The required output is the stretch from the line containing "Notification Approved |" through the line containing "its ingredients. |" in the records below, unaltered and with no pictures.

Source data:
______________________________

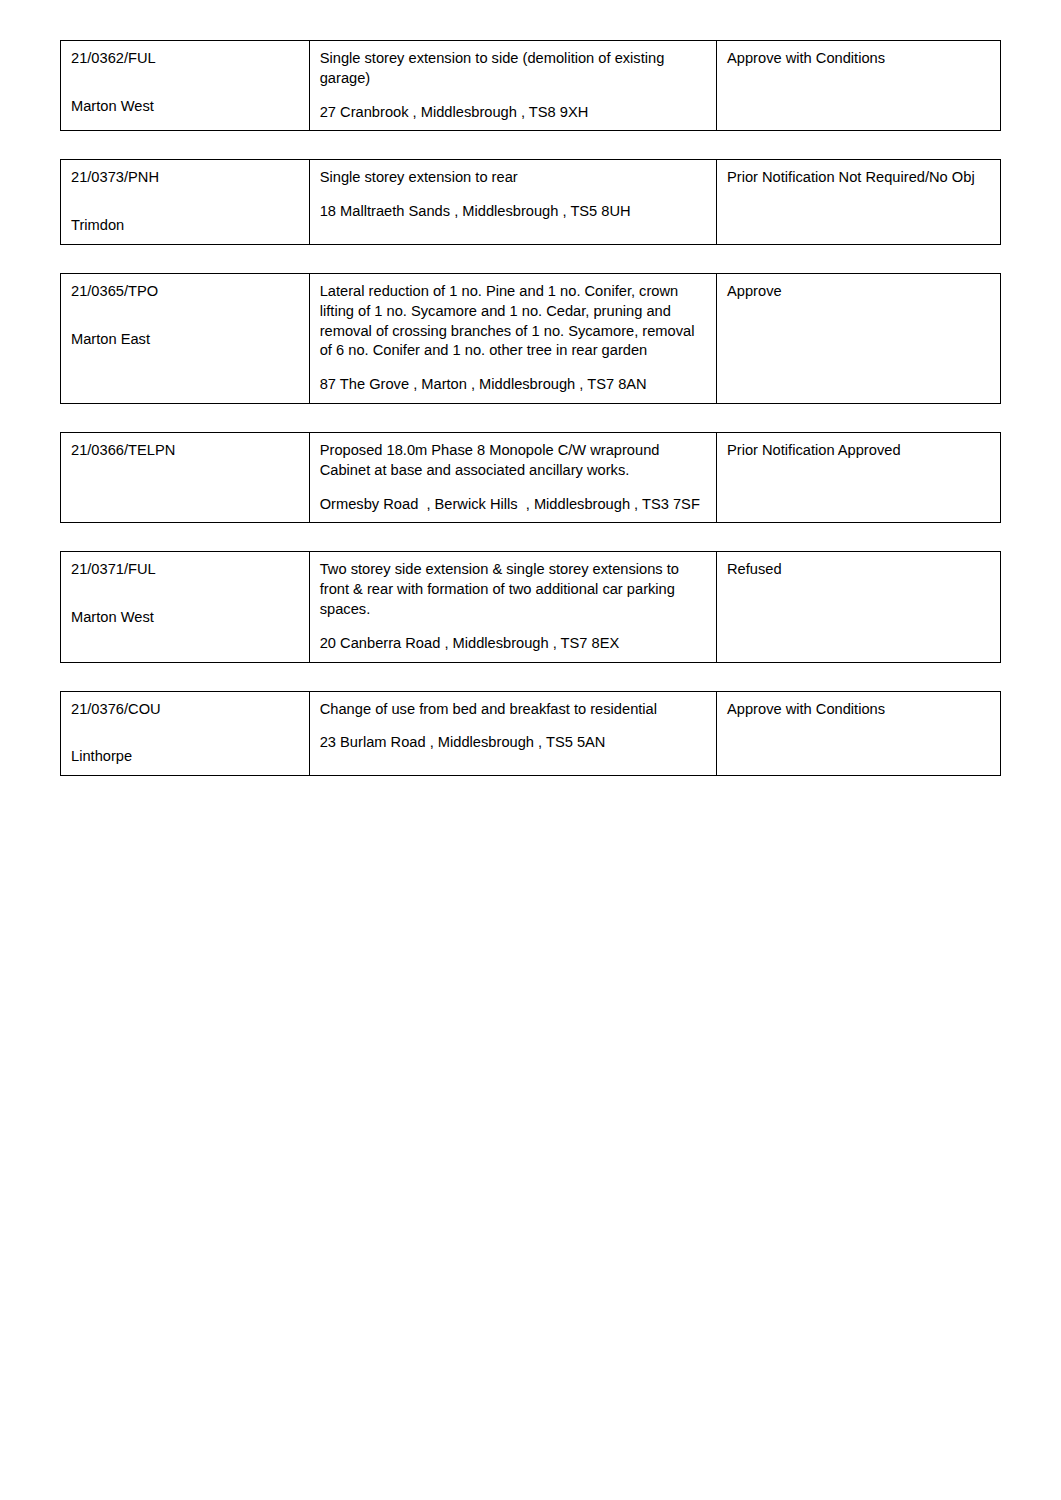| 21/0362/FUL Marton West | Single storey extension to side (demolition of existing garage) 27 Cranbrook , Middlesbrough , TS8 9XH | Approve with Conditions |
| 21/0373/PNH Trimdon | Single storey extension to rear 18 Malltraeth Sands , Middlesbrough , TS5 8UH | Prior Notification Not Required/No Obj |
| 21/0365/TPO Marton East | Lateral reduction of 1 no. Pine and 1 no. Conifer, crown lifting of 1 no. Sycamore and 1 no. Cedar, pruning and removal of crossing branches of 1 no. Sycamore, removal of 6 no. Conifer and 1 no. other tree in rear garden 87 The Grove , Marton , Middlesbrough , TS7 8AN | Approve |
| 21/0366/TELPN | Proposed 18.0m Phase 8 Monopole C/W wrapround Cabinet at base and associated ancillary works. Ormesby Road , Berwick Hills , Middlesbrough , TS3 7SF | Prior Notification Approved |
| 21/0371/FUL Marton West | Two storey side extension & single storey extensions to front & rear with formation of two additional car parking spaces. 20 Canberra Road , Middlesbrough , TS7 8EX | Refused |
| 21/0376/COU Linthorpe | Change of use from bed and breakfast to residential 23 Burlam Road , Middlesbrough , TS5 5AN | Approve with Conditions |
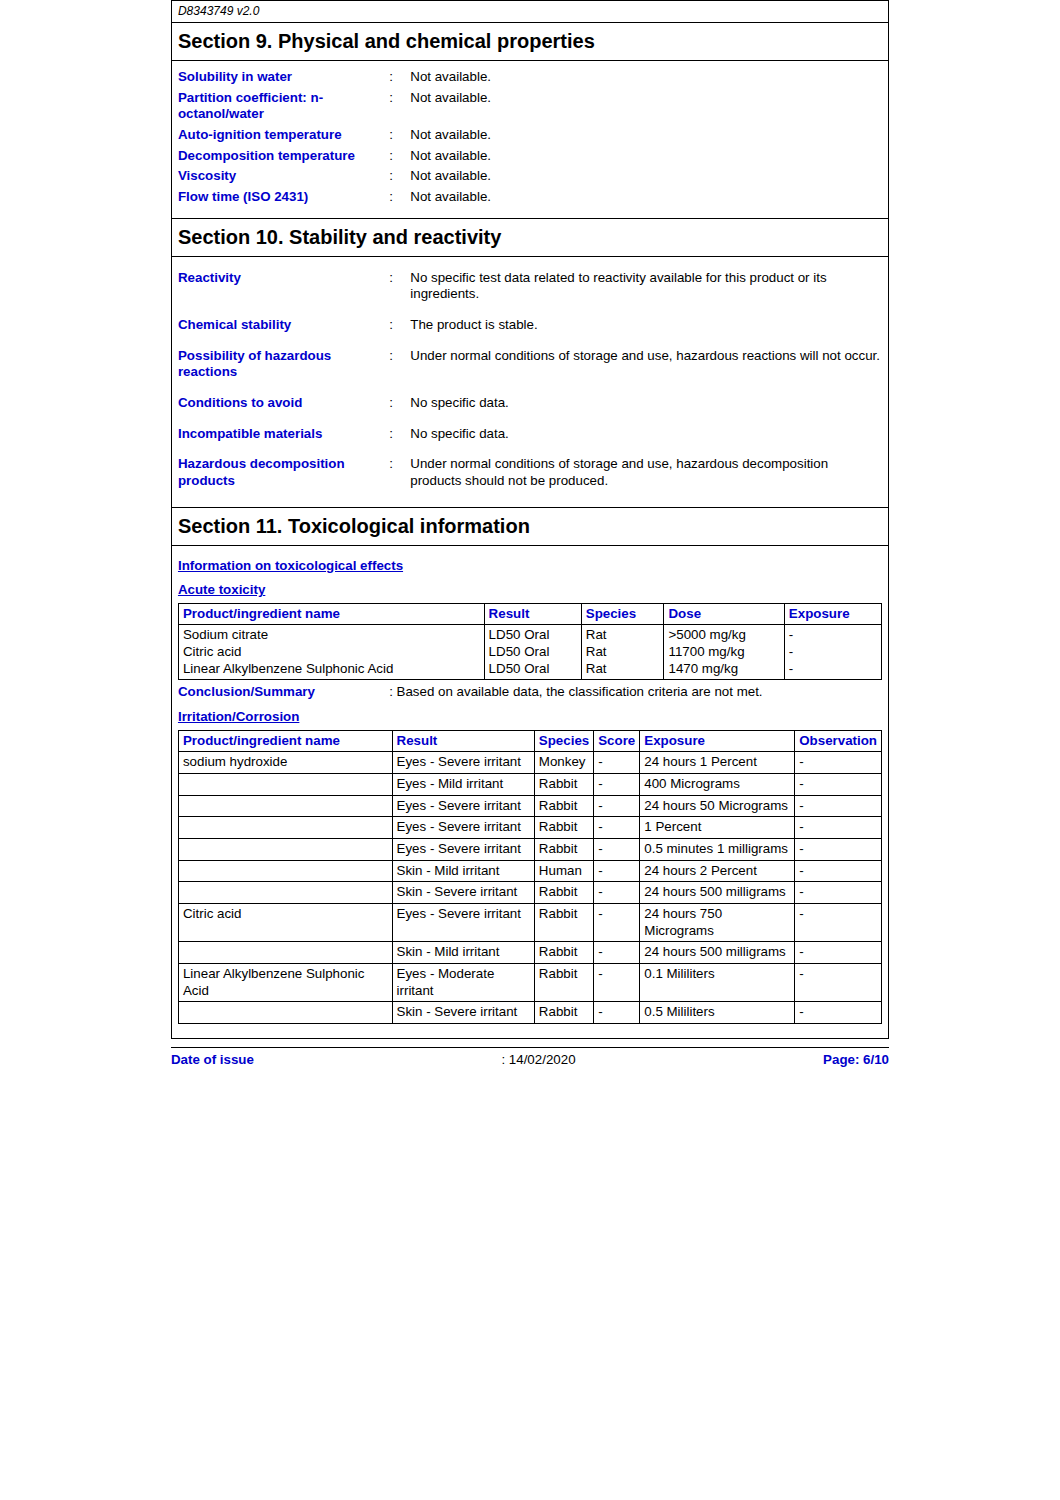D8343749 v2.0
Section 9. Physical and chemical properties
| Solubility in water | : | Not available. |
| Partition coefficient: n-octanol/water | : | Not available. |
| Auto-ignition temperature | : | Not available. |
| Decomposition temperature | : | Not available. |
| Viscosity | : | Not available. |
| Flow time (ISO 2431) | : | Not available. |
Section 10. Stability and reactivity
| Reactivity | : | No specific test data related to reactivity available for this product or its ingredients. |
| Chemical stability | : | The product is stable. |
| Possibility of hazardous reactions | : | Under normal conditions of storage and use, hazardous reactions will not occur. |
| Conditions to avoid | : | No specific data. |
| Incompatible materials | : | No specific data. |
| Hazardous decomposition products | : | Under normal conditions of storage and use, hazardous decomposition products should not be produced. |
Section 11. Toxicological information
Information on toxicological effects
Acute toxicity
| Product/ingredient name | Result | Species | Dose | Exposure |
| --- | --- | --- | --- | --- |
| Sodium citrate Citric acid Linear Alkylbenzene Sulphonic Acid | LD50 Oral LD50 Oral LD50 Oral | Rat Rat Rat | >5000 mg/kg 11700 mg/kg 1470 mg/kg | - - - |
Conclusion/Summary: Based on available data, the classification criteria are not met.
Irritation/Corrosion
| Product/ingredient name | Result | Species | Score | Exposure | Observation |
| --- | --- | --- | --- | --- | --- |
| sodium hydroxide | Eyes - Severe irritant | Monkey | - | 24 hours 1 Percent | - |
| | Eyes - Mild irritant | Rabbit | - | 400 Micrograms | - |
| | Eyes - Severe irritant | Rabbit | - | 24 hours 50 Micrograms | - |
| | Eyes - Severe irritant | Rabbit | - | 1 Percent | - |
| | Eyes - Severe irritant | Rabbit | - | 0.5 minutes 1 milligrams | - |
| | Skin - Mild irritant | Human | - | 24 hours 2 Percent | - |
| | Skin - Severe irritant | Rabbit | - | 24 hours 500 milligrams | - |
| Citric acid | Eyes - Severe irritant | Rabbit | - | 24 hours 750 Micrograms | - |
| | Skin - Mild irritant | Rabbit | - | 24 hours 500 milligrams | - |
| Linear Alkylbenzene Sulphonic Acid | Eyes - Moderate irritant | Rabbit | - | 0.1 Mililiters | - |
| | Skin - Severe irritant | Rabbit | - | 0.5 Mililiters | - |
Date of issue : 14/02/2020 Page: 6/10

______________________________

# Reply to the exercise
| 21/0366/TELPN | Proposed 18.0m Phase 8 Monopole C/W wrapround Cabinet at base and associated ancillary works. Ormesby Road , Berwick Hills , Middlesbrough , TS3 7SF | Prior Notification Approved |
| 21/0371/FUL Marton West | Two storey side extension & single storey extensions to front & rear with formation of two additional car parking spaces. 20 Canberra Road , Middlesbrough , TS7 8EX | Refused |
| 21/0376/COU Linthorpe | Change of use from bed and breakfast to residential 23 Burlam Road , Middlesbrough , TS5 5AN | Approve with Conditions |
D8343749 v2.0
Section 9. Physical and chemical properties
| Solubility in water | : | Not available. |
| Partition coefficient: n-octanol/water | : | Not available. |
| Auto-ignition temperature | : | Not available. |
| Decomposition temperature | : | Not available. |
| Viscosity | : | Not available. |
| Flow time (ISO 2431) | : | Not available. |
Section 10. Stability and reactivity
| Reactivity | : | No specific test data related to reactivity available for this product or its ingredients. |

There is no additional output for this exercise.